Which of the following is NOT a component of GDP?

Household savings
Explanation

GDP includes consumption, investment, government spending, and net exports.

#2

What does CPI stand for?

Consumer Price Index
Explanation

CPI measures the average change in prices of a basket of consumer goods and services over time.

#3

What is the name for the total value of all goods and services produced within a country's borders in a specific time period?

Gross Domestic Product (GDP)
Explanation

GDP is the measure of a country's economic output in a given time frame.

#4

What is the primary function of the Federal Reserve System in the United States?

Monetary policy implementation
Explanation

The Fed implements monetary policy to regulate money supply, interest rates, and promote economic stability.

#5

Which of the following is a characteristic of a mixed economy?

Private ownership of resources and government intervention
Explanation

Mixed economies combine elements of private ownership and government intervention in economic activities.

#6

What is the name for the rate at which a country's currency can be exchanged for another currency?

Exchange rate
Explanation

The exchange rate represents the value of one currency in terms of another in the foreign exchange market.

#7

What is the term for the situation when an economy experiences negative economic growth for two consecutive quarters?

Recession
Explanation

A recession is a period of economic decline, typically defined by two consecutive quarters of negative GDP growth.

#8

Which of the following is an example of expansionary fiscal policy?

Increasing government spending
Explanation

Expansionary fiscal policy aims to boost economic activity by increasing government expenditures.

#9

What does the term 'crowding out' refer to in economics?

Decreased private investment due to increased government borrowing
Explanation

Crowding out occurs when increased government borrowing reduces funds available for private investment.

#10

What is the Phillips Curve used to analyze?

The relationship between inflation and unemployment
Explanation

The Phillips Curve shows the trade-off between inflation and unemployment in an economy.

#11

What is the main goal of contractionary monetary policy?

To reduce inflation
Explanation

Contractionary monetary policy aims to decrease inflation by reducing money supply and increasing interest rates.

#12

What does the term 'stagflation' refer to?

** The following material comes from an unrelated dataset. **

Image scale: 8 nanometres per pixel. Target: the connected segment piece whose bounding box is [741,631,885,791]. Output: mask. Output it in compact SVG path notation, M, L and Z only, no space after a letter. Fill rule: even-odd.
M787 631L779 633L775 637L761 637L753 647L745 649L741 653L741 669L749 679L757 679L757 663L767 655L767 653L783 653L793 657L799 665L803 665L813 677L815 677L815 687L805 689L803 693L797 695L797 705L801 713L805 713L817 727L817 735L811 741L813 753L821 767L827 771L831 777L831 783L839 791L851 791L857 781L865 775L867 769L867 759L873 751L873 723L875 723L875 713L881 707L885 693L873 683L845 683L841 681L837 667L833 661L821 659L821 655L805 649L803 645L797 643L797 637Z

High inflation and high unemployment
Explanation

Stagflation is a situation of stagnant economic growth with simultaneous high inflation and high unemployment.

#13

What is the name of the rate at which banks lend to each other overnight?

Federal Funds Rate
Explanation

The Federal Funds Rate is the interest rate at which banks lend to each other overnight.

#14

What is the difference between fiscal policy and monetary policy?

Fiscal policy involves changes in government spending and taxation, while monetary policy involves changes in the money supply and interest rates.
Explanation

Fiscal policy relates to government finances, while monetary policy pertains to central bank actions affecting money supply and interest rates.

#15

Which of the following is NOT a tool of monetary policy?

Fiscal deficit
Explanation

Monetary policy tools include interest rates, open market operations, and reserve requirements, not fiscal deficits.

#16

Which of the following is an example of automatic stabilizers in fiscal policy?

Unemployment benefits
Explanation

Automatic stabilizers, like unemployment benefits, automatically offset economic fluctuations.